What is it?  It is a revolution of and for and by the human spirit.  It is a revolution that insists, but gently, that we each put our hand and our back to something that feral nature can alter.   It could be a garden.  It could be a deer hunt.  It could be a potted plant outside where the changing seasons affect its growth and life.  It could be a regular hike in a park, through all the changes of the seasons, seeing how winter’s quiet fallow time gives ways to springs wild, wet exuberance, the color palette changing from grays, rusts and white to greens, yellows, blues, reds the whole riot.

What is it?  In its fullest realization this revolution would see each person responsible for at least some of their own food, food they grow or catch or kill.  In its fullest realization each person would use whatever land they share with the future in such a way as to increase its natural capital, using the land in such a way that it improves with age and gains in its capacity to support human, animal and plant life.

What is it?  In its fullest realization this revolution would find each person closer, much closer to the source of their electricity, their transportation and its fuel, their work and their family.  In its fullest realization this revolution would shut down the coal-fired generating plants, shutter the nuclear generating plants and have maximum and optimum use of wind, geothermal, hydro, solar and biomass generation.
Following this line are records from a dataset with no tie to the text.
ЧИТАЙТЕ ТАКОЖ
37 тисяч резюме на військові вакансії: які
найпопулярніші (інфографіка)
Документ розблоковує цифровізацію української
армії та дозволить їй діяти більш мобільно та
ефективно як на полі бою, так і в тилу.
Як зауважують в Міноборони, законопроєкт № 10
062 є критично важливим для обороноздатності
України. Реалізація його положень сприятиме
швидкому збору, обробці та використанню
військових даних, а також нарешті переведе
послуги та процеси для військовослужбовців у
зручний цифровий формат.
In its fullest realization each person would eat food that had traveled only short distances to their table, the shorter the better, the best being from backyard or front yard garden to the table.

What is it?  Well, we have a ways to go yet.  Perhaps a long ways, but if we want our descendants to have a chance to enjoy the same wonders in this land that we have known, we will have to change.  We will have to change radically.  We need, as I suggested, another American revolution.